• WHAT NEEDS TO BE DONE: What you return should be the entries, unchanged, without their pictures.
───── RECORDED INFORMATION ─────
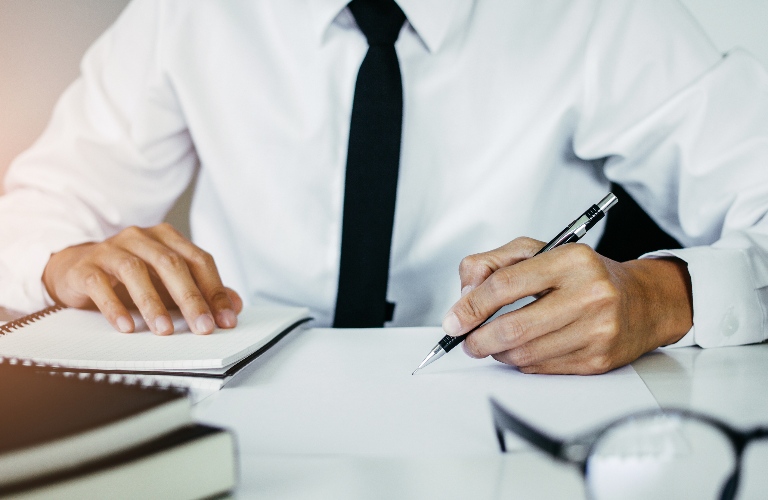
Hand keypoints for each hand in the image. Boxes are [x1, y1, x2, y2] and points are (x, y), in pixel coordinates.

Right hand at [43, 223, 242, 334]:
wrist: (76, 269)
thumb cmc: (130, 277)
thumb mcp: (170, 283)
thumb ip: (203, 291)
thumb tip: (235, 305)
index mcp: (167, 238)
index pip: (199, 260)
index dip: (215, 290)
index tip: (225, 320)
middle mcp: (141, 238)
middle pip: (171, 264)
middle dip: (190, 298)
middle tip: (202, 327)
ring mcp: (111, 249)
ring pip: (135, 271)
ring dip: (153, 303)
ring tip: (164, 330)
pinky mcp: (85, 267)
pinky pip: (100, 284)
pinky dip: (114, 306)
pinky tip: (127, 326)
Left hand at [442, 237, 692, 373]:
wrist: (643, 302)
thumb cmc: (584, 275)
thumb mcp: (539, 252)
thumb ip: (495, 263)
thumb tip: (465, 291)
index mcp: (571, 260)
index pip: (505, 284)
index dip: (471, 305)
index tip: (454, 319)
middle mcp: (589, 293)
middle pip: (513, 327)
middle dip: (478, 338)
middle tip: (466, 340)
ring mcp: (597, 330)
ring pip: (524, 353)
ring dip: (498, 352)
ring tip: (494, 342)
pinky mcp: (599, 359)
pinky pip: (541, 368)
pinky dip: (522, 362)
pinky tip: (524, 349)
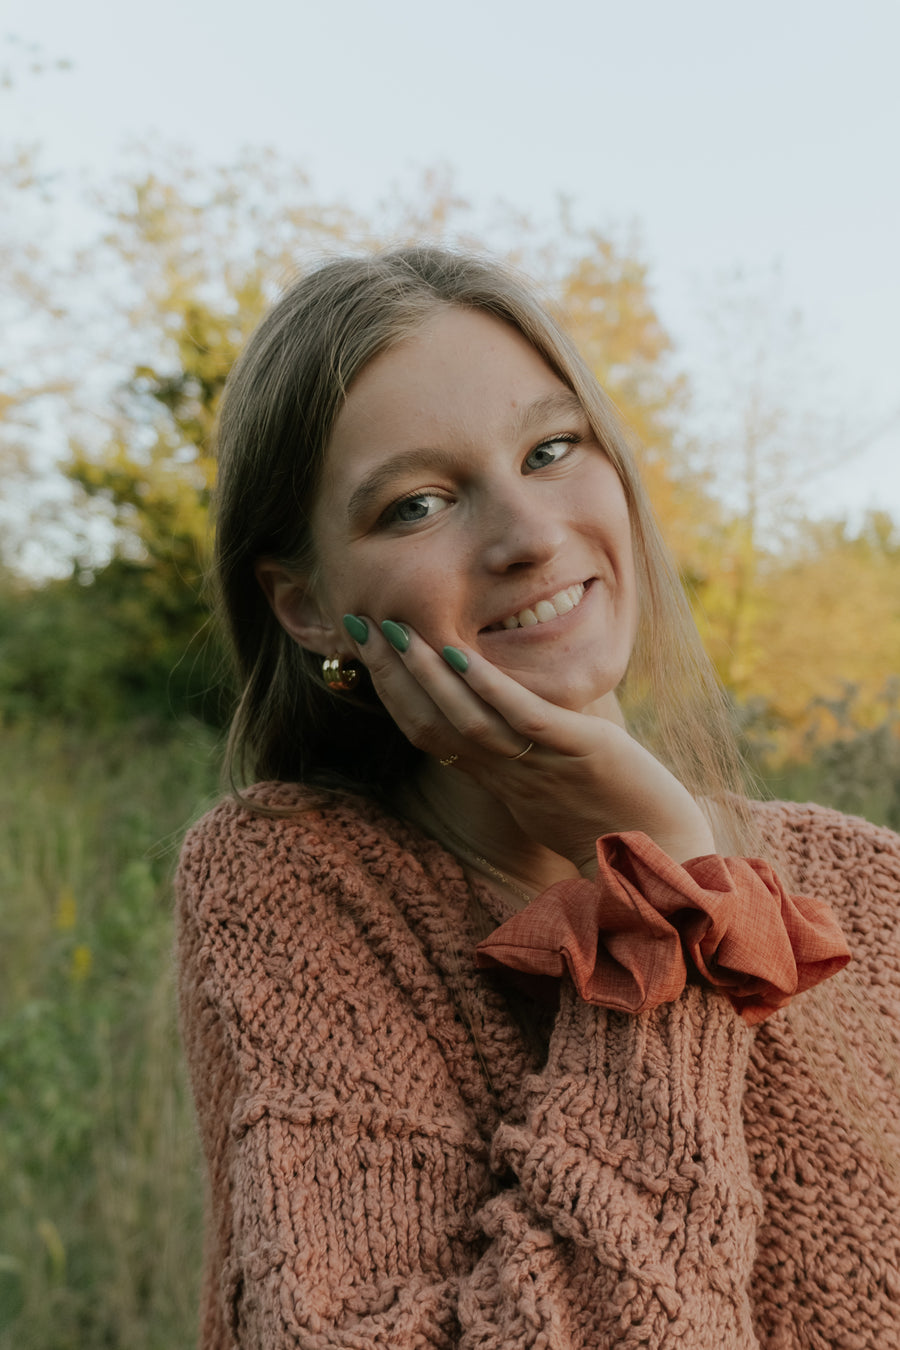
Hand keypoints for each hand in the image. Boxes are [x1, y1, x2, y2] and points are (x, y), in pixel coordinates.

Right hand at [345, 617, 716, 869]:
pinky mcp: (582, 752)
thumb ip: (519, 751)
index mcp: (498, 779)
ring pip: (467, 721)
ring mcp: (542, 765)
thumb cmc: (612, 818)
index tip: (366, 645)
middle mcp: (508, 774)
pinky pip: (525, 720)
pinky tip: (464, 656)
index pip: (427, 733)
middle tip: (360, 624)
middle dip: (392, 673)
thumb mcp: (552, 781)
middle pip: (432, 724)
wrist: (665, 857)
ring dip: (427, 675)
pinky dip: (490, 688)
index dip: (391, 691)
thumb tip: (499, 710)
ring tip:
─────
• OUTPUT FOR THIS EXERCISE:
Hand keypoints for each hand in the image. Boxes are [x1, y1, x2, y2] and points are (x, y), in pixel coordinates.

Right hand at [43, 223, 242, 334]:
wrist: (76, 269)
thumb cmc: (130, 277)
thumb mcp: (170, 283)
thumb ip: (203, 291)
thumb tip: (235, 305)
index mcp: (167, 238)
index pip: (199, 260)
index dip: (215, 290)
index tip: (225, 320)
middle mcp: (141, 238)
middle pip: (171, 264)
middle dip: (190, 298)
middle tip: (202, 327)
ring mcp: (111, 249)
ring pip: (135, 271)
ring dip: (153, 303)
ring tip: (164, 330)
pinky mcp: (85, 267)
pinky pip: (100, 284)
pinky dip: (114, 306)
pinky tip: (127, 326)
Left hand at [442, 237, 692, 373]:
wrist: (643, 302)
thumb cmc: (584, 275)
thumb mcp: (539, 252)
thumb ip: (495, 263)
thumb tip: (465, 291)
index mcp: (571, 260)
index pip: (505, 284)
index dip: (471, 305)
index tip: (454, 319)
middle mcp: (589, 293)
middle pip: (513, 327)
middle dip: (478, 338)
middle tip: (466, 340)
ring mcp: (597, 330)
ring pip: (524, 353)
ring dip: (498, 352)
ring tip: (494, 342)
pinky mcp: (599, 359)
pinky pip: (541, 368)
pinky dip: (522, 362)
pinky tip: (524, 349)
Hand keypoints for each hand in the image. Boxes are [x1, y1, x2, y2] and points are (x, y), in pixel coordinates.

Right hand at [345, 617, 716, 869]:
pinky mcp: (582, 752)
thumb ip: (519, 751)
index mcp: (498, 779)
ring pip: (467, 721)
ring mcp: (542, 765)
thumb cmc: (612, 818)
index tip: (366, 645)
middle mcp: (508, 774)
pinky pip: (525, 720)
pinky tip: (464, 656)
index pip: (427, 733)
middle tip: (360, 624)
middle dip: (392, 673)
thumb mcp: (552, 781)
middle pip: (432, 724)
wrist: (665, 857)
ring dip: (427, 675)
pinky dip: (490, 688)
index dip: (391, 691)
thumb tip: (499, 710)
ring tip:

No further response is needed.